**Exercise aim**
Whenever a line contains the string "desde", copy it out of the entries.
[Start of Attachment]
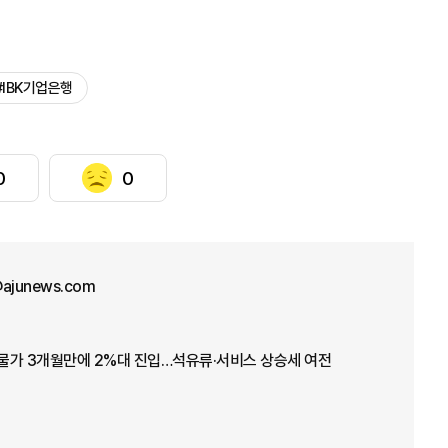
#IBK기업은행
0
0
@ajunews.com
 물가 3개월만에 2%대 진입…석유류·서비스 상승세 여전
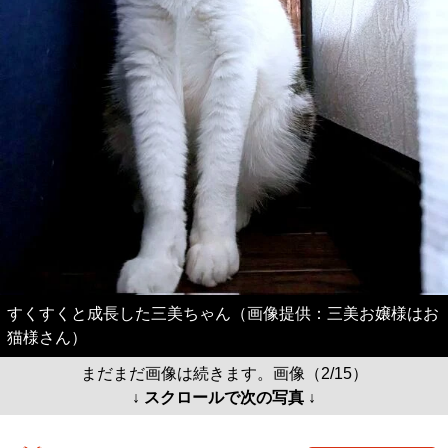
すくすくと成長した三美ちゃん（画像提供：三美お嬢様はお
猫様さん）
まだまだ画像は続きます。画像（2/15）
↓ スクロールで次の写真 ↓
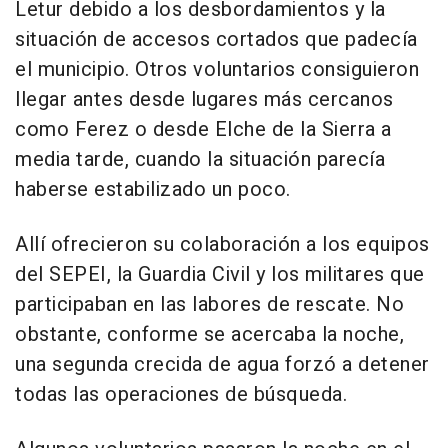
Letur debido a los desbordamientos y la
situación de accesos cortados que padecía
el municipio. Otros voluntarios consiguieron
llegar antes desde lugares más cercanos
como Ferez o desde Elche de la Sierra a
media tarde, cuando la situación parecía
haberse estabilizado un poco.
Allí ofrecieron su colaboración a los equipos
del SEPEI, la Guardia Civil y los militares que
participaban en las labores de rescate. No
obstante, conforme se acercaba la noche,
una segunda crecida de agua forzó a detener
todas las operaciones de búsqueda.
[End of Attachment]
[Start of Attachment]
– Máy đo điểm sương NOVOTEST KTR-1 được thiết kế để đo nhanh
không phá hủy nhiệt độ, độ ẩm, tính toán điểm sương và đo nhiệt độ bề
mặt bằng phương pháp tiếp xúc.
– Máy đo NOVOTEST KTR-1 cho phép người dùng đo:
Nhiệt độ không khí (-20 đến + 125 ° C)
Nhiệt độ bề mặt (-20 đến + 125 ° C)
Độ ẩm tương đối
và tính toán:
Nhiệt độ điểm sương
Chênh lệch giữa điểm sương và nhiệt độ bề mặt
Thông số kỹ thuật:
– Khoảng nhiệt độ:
[End of Attachment]
**Solution for this exercise**
llegar antes desde lugares más cercanos
como Ferez o desde Elche de la Sierra a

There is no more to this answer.